Le président Barack Obama ne l'a pas exclu mais exige des signes d'ouverture de M. Maliki. Avec ses navires croisant dans le Golfe, Washington pourrait envoyer des volées de missiles Tomahawk et opérer des frappes aériennes depuis le porte-avions George H.W.Bush ou à partir de drones.
Mais Washington se contente à ce stade de l'envoi de 300 conseillers militaires auprès de l'armée irakienne et de vols de surveillance au-dessus de l'Irak.

Pour Daniel Byman, "des frappes devraient être soutenues pour avoir un effet stratégique" et se faire en coordination avec une avancée au sol pour avoir un effet. Or, cette condition n'est pas remplie. Et l'EIIl ne manquerait pas de s'adapter en se mêlant à la population, compliquant encore leur efficacité.

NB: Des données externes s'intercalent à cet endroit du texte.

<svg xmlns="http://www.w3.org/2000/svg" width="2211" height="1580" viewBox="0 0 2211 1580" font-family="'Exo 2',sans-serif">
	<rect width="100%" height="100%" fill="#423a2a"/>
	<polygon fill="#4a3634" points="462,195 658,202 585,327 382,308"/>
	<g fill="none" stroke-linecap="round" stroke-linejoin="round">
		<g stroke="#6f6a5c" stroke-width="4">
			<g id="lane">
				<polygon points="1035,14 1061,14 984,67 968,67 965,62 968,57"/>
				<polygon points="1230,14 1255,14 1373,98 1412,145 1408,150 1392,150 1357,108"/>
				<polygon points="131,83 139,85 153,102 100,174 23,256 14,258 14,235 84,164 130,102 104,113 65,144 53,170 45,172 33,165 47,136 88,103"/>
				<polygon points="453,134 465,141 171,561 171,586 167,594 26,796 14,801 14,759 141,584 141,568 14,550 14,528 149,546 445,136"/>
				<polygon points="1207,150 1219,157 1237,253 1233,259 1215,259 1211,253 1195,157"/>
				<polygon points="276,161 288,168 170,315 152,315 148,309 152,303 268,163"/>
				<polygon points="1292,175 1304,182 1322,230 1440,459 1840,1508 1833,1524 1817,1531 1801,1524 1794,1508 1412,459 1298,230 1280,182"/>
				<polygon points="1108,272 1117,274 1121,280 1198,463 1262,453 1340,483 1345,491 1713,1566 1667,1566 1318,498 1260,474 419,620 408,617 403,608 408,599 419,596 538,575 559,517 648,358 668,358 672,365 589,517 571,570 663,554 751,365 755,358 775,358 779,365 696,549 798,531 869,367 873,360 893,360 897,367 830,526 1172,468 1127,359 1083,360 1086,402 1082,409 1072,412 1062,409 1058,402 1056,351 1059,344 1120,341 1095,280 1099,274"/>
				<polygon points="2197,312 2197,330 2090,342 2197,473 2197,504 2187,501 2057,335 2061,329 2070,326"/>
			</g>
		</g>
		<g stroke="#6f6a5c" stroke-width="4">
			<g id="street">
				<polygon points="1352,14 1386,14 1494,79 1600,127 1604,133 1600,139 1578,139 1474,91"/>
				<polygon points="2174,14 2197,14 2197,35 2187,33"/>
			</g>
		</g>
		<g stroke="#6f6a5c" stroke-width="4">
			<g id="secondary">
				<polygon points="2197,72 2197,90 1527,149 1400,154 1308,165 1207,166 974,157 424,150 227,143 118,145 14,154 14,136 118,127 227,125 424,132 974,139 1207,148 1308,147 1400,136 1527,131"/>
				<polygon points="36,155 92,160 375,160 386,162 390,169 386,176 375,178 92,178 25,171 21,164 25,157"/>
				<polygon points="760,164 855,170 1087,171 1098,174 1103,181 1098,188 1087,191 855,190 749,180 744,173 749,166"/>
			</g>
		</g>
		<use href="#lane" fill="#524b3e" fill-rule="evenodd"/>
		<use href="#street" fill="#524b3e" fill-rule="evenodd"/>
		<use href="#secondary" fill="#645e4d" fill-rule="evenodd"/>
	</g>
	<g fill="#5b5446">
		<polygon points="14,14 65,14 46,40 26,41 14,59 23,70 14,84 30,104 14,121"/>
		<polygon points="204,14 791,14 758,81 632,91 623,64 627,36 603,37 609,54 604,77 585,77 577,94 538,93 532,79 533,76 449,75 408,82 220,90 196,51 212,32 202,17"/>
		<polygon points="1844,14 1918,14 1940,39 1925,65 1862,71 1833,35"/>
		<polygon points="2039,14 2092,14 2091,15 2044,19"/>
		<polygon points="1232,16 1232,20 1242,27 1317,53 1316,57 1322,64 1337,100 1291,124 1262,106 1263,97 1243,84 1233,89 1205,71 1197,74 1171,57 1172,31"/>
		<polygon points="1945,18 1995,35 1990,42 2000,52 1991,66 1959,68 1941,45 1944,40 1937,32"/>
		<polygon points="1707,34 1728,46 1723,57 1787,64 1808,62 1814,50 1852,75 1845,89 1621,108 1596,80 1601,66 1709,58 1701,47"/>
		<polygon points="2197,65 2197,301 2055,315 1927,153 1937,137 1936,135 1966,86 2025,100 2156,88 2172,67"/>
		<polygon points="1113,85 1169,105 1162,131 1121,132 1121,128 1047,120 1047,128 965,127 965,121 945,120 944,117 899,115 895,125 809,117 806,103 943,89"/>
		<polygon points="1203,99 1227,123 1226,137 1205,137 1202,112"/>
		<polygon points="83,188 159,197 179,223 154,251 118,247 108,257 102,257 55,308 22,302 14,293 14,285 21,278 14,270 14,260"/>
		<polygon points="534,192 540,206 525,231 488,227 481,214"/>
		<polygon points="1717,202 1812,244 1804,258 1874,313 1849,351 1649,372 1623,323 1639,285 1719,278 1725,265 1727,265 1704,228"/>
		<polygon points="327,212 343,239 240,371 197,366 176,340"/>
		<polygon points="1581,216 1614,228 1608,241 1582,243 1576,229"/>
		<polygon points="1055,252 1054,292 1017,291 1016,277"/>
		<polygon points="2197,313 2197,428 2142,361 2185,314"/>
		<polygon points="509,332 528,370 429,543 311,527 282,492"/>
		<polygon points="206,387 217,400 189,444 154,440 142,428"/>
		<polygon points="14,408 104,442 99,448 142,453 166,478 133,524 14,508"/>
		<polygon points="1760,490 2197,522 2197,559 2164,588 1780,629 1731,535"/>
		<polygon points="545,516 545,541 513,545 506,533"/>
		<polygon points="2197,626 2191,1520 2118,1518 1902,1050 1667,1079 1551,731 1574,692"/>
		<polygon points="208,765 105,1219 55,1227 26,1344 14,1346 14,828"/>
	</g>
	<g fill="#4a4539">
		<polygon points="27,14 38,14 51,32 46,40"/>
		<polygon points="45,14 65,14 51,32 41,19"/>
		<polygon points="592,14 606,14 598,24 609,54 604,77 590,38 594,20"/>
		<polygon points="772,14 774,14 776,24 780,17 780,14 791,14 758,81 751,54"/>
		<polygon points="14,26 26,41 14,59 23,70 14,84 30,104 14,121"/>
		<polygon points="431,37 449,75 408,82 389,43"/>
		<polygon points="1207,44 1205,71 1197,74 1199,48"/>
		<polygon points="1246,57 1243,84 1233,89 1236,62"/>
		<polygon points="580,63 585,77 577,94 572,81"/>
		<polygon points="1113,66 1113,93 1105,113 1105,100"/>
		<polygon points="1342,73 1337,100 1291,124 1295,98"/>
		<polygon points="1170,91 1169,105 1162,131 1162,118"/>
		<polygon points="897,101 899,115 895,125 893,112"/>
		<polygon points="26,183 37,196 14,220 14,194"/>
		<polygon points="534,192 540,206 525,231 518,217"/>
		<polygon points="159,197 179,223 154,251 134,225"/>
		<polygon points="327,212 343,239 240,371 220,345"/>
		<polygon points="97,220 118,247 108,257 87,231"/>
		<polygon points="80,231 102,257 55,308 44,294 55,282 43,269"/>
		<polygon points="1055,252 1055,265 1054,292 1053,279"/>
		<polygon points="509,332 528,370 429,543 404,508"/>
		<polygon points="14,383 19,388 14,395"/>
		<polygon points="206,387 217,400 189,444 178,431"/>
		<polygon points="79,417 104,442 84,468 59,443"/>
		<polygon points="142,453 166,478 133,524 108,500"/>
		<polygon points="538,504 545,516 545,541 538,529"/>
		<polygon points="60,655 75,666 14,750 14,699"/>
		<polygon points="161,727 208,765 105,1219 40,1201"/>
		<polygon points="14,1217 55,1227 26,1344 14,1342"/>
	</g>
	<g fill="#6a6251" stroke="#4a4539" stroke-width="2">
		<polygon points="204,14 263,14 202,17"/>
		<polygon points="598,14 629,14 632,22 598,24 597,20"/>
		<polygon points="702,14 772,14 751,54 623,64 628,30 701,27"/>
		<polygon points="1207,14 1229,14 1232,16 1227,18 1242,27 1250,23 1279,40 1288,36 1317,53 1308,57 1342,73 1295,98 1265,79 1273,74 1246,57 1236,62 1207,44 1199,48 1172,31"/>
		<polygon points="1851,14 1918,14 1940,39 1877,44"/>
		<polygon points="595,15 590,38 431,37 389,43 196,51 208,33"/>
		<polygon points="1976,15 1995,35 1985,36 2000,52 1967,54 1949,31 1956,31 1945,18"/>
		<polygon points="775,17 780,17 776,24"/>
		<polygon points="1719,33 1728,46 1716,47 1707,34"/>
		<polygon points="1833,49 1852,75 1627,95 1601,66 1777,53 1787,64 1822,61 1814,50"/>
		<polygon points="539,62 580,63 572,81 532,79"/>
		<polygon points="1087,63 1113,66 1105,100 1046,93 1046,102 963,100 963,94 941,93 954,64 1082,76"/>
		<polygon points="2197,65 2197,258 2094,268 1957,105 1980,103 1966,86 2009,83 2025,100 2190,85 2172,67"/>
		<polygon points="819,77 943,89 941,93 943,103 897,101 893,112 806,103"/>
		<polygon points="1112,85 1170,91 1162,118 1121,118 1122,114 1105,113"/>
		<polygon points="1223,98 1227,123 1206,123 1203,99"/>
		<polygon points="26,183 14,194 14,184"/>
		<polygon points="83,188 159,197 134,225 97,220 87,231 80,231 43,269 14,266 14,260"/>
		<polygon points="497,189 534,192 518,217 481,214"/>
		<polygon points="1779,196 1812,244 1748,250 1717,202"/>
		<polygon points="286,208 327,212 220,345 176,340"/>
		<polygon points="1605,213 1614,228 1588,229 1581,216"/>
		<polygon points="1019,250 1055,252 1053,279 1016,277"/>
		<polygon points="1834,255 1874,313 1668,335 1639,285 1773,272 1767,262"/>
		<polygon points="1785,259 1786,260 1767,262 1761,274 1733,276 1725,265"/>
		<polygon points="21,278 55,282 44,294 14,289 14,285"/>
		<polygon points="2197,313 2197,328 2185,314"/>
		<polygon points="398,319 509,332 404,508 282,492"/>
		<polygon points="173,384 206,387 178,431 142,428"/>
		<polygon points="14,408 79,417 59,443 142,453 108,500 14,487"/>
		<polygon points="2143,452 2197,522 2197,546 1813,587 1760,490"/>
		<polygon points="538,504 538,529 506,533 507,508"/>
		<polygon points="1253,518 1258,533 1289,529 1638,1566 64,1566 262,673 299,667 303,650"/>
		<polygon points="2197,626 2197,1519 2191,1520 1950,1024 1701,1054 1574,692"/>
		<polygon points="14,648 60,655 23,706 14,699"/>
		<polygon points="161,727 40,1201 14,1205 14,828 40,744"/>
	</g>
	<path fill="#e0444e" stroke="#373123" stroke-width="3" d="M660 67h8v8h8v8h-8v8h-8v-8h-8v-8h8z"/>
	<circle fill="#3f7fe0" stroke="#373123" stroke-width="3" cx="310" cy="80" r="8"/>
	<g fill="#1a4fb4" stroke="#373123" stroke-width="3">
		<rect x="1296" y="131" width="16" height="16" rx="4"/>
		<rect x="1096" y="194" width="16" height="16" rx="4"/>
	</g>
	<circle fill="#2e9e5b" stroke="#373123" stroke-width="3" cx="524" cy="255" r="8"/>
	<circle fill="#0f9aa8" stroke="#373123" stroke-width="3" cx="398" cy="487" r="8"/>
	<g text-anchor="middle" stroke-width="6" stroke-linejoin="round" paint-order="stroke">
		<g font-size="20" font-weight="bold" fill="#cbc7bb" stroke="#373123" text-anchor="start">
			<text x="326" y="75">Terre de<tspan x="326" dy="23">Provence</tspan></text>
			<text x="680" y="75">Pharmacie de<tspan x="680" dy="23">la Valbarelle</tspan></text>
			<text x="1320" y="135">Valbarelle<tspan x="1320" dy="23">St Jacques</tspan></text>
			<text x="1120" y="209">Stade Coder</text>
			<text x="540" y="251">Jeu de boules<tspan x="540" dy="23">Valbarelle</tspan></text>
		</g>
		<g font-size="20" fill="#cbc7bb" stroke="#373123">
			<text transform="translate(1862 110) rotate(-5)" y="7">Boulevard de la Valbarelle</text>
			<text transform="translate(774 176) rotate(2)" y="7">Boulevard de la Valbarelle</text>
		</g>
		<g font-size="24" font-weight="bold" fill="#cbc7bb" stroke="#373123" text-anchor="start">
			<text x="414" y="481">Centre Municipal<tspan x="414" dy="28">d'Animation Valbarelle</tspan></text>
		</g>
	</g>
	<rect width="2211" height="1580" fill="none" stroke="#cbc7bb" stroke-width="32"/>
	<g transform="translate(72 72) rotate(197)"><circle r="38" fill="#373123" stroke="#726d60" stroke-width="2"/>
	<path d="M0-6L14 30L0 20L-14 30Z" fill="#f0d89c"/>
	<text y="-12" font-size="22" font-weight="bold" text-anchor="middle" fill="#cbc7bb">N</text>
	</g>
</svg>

L'Iran va-t-elle s'en mêler?
Proche du régime irakien, Téhéran a déployé des drones de surveillance sur la base aérienne d'Al-Rachid, près de Bagdad et expédie chaque jour en Irak du matériel par voie aérienne. Mais l'expert de la Rand ne voit pas l'Iran intervenir à grande échelle: "Ce serait très risqué pour les Iraniens. Ils devraient être prêts à entrer dans des zones sunnites et s'ils sont prêts à le faire, ce sera un bain de sang".